Es curioso lo indiferentes que solemos ser ante el olor de nuestra propia mierda. Uno puede sentarse en el trono durante media hora, jugando con el móvil o escribiendo un artículo para Menéame, con el zurullo flotando en el agua o deslizándose lentamente por las paredes del retrete, inundando el aseo con la peste propia sin apenas levantar la ceja, a perjuicio del que venga después. Pero más curioso es que esa inmunidad a la nauseabundez se disipa cuando cambiamos el lugar donde evacuar.
El sentido del olfato es extremadamente potente en los seres humanos, mucho más que el gusto, el tacto, la vista y, dependiendo de la persona, el oído. Y no lo es tanto por su sensibilidad, sino por la capacidad de identificar peligros, evocar experiencias, disparar estados de ánimo. Tiene conexión directa con nuestra memoria y con la parte del cerebro que controla los instintos más primarios. El arquiencéfalo se ilumina como un árbol de navidad bajo un TAC con los aromas que tenemos más enclavados por nuestras vivencias.
La psico-odorología, una ciencia cada vez más en auge dentro de la neurología, trata de explicar este fenómeno, evidentemente no sólo limitado a los excrementos propios, pero dando las pautas para comprender este proceso. Y el "truco" está en no identificar nuestra mierda como amenaza. Porque el olor a mierda no sólo revela potenciales situaciones antihigiénicas y que podrían poner en peligro nuestra salud, sino la presencia de depredadores. Es el mismo principio por el que las parejas más afianzadas aguantan casi sin problemas los gases de su cónyuge.

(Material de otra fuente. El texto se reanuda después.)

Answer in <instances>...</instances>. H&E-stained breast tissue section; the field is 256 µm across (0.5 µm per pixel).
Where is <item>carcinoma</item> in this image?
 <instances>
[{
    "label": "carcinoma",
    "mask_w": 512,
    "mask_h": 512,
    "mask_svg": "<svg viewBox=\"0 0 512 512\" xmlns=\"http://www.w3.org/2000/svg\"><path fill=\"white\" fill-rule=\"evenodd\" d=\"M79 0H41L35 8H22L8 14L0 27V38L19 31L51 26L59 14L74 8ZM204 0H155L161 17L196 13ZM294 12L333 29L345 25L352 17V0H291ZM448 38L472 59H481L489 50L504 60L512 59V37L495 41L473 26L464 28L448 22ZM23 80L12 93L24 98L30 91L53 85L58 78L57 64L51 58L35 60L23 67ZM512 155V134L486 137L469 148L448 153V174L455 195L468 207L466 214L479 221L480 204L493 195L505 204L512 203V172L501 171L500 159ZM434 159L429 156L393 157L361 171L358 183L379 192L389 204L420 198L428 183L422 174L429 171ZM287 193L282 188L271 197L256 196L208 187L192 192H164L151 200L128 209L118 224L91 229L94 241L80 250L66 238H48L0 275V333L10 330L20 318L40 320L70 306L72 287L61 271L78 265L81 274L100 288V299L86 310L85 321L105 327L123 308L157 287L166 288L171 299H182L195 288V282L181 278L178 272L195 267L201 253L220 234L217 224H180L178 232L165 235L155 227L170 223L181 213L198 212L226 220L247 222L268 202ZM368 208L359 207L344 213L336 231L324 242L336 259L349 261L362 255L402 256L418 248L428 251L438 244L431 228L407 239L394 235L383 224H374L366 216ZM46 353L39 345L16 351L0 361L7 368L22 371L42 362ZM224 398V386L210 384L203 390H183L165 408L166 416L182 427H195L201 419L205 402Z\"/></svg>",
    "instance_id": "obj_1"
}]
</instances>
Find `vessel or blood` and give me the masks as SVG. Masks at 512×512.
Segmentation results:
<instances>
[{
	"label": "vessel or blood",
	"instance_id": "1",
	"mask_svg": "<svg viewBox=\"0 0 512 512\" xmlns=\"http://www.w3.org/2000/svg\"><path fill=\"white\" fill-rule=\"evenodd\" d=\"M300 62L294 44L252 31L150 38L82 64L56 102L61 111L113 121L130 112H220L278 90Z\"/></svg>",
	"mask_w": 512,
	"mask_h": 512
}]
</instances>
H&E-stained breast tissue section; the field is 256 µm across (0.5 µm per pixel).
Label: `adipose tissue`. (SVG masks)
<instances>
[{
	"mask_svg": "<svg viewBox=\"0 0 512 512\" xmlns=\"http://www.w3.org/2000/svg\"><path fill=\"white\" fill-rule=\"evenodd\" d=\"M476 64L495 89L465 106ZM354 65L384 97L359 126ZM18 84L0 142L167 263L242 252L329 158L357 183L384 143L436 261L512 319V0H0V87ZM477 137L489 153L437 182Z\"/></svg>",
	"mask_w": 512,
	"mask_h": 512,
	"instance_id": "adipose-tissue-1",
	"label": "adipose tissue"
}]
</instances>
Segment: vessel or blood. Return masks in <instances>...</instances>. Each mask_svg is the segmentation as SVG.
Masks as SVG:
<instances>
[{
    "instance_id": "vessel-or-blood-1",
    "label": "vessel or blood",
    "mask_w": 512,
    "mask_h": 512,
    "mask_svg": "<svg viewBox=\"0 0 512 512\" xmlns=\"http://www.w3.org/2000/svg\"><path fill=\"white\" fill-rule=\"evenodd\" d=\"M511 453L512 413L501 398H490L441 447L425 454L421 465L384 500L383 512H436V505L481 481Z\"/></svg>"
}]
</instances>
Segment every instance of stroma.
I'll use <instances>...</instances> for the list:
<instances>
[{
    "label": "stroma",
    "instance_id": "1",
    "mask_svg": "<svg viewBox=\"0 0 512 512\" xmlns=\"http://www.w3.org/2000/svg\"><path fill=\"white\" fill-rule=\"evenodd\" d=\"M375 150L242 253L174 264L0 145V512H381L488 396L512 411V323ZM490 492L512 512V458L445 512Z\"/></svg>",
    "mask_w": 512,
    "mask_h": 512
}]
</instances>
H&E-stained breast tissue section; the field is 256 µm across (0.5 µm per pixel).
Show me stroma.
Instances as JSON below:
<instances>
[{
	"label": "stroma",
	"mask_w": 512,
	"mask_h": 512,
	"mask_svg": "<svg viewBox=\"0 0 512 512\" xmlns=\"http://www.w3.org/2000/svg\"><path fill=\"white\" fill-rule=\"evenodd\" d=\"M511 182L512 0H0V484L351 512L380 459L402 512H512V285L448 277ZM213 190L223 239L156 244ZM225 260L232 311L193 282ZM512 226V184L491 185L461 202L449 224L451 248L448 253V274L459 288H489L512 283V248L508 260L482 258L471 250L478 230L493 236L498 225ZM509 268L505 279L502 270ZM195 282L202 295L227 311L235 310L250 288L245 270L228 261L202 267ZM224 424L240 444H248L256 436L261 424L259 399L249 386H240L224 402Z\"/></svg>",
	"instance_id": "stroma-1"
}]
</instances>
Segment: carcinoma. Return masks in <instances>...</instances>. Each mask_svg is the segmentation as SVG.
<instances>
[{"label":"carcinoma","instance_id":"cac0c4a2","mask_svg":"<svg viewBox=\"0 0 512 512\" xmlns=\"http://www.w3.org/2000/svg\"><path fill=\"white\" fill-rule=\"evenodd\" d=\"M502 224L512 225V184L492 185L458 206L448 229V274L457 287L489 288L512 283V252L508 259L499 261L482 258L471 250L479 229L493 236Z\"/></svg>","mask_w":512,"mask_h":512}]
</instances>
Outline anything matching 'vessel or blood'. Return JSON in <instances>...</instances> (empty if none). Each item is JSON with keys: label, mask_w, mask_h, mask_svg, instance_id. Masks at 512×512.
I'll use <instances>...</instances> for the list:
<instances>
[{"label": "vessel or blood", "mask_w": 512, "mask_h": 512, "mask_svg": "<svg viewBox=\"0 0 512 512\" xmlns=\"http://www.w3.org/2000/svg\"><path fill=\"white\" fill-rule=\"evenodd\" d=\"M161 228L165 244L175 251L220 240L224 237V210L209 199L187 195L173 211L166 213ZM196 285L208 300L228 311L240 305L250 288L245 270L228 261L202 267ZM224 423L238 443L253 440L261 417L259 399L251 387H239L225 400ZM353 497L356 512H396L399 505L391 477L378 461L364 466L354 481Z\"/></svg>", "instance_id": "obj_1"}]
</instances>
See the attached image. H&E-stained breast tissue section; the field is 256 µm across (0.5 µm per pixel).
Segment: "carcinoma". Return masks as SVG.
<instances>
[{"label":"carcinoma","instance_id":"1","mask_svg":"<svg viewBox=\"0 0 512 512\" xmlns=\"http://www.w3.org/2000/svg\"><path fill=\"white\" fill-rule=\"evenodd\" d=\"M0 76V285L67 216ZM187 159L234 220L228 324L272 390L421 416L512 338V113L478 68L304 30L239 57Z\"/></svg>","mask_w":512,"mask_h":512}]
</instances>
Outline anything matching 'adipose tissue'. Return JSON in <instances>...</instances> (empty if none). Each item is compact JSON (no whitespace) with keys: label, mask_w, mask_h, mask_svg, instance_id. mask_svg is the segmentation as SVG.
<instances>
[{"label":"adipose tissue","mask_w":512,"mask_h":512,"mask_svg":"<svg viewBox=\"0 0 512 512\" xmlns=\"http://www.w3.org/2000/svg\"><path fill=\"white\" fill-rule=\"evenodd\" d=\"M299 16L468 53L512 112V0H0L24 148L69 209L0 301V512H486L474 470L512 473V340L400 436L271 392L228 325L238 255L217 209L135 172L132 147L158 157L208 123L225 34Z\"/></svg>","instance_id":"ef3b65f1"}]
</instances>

Pero aquí también entra en juego la química. Cada estancia, cada habitación, cada cuarto de baño tiene su olor particular. Ya sea por el nivel de limpieza, por el entorno, por el uso, por la humedad o por decenas de otros coindicionantes, el olor de la mierda varía. Y el olor de nuestra mierda cambia. De repente, ese pino de veinte centímetros ya no huele como tan nuestro. El hedor empieza a molestar. Miras entre tus piernas para verificar que la fuente de tan intenso aroma es tuya y sólo tuya. Empiezas a sentir asco ante la falta de familiaridad con ese olor.
Y el plano químico pasa a ser psicológico. Percibimos el peligro. Hay gente incapaz de cagar sin sentirse violentado en un aseo apestando a lejía, pero que puede hacer de vientre con gusto en el trono del bar heavy que lleva regentando desde hace treinta años. Quien, en el trabajo, siempre elige el mismo Roca con el que conversar. Engaños que tratan de hacernos sentir a gusto y seguros en uno de los momentos más íntimos del día.
Es el mismo principio que se aplica a la delincuencia. La mierda huele menos a mierda cuando parece que es nuestra, pero nos apesta cuando no reconocemos el olor como algo familiar o, al menos, cercano.
Pero la mierda es mierda, y no puedes evitar que nadie cague. Unas huelen más que otras dependiendo de lo que se haya comido, pero la solución es la misma: tirar de la cadena y airear la estancia. Porque al final todo depende del metabolismo de cada persona. Puedes ver al tío más gigante y con cara de mala hostia salir del cuarto de baño después de vaciarse las tripas y que apenas queden rescoldos olfativos de sus necesidades biológicas, y ver a la señorita más fina de Versailles con sus escasos cincuenta kilos de peso dejar un almizcle corrupto que haría vomitar a Bitelchus.
Y no hace falta ser psicólogo o neurólogo para darse cuenta de ésto. Con haber cambiado una buena cantidad de pañales, ya sean de bebés o de ancianos, es suficiente para darse cuenta de que la mierda, por mucho amoniaco o perfume que uses, sigue siendo mierda.